Requirement
Retype the items starting at the line that contains "2 1/2″X 60″ STIRRUP LEATHERS" and ending with the line that contains "Interested in this product?", keeping every character the same.

Excerpted records
###
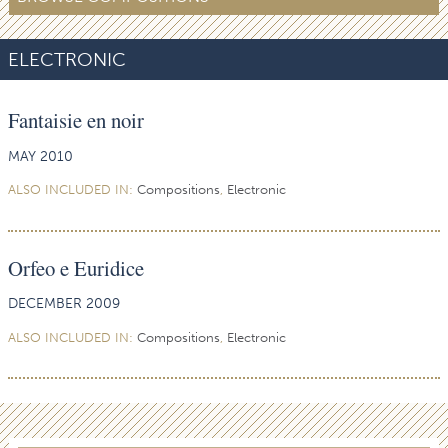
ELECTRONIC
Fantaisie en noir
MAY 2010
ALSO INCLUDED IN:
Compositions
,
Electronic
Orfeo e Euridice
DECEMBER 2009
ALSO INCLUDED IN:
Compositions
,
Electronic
###
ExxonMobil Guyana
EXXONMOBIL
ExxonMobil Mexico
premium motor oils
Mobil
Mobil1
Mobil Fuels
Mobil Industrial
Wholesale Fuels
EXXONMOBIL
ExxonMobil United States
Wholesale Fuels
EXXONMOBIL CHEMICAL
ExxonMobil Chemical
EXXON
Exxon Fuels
###
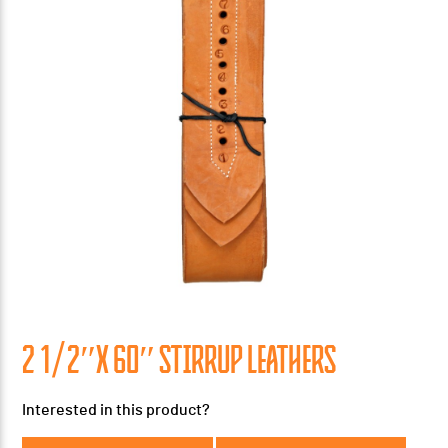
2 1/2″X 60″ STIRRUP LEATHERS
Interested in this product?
###
Task result
2 1/2″X 60″ STIRRUP LEATHERS
Interested in this product?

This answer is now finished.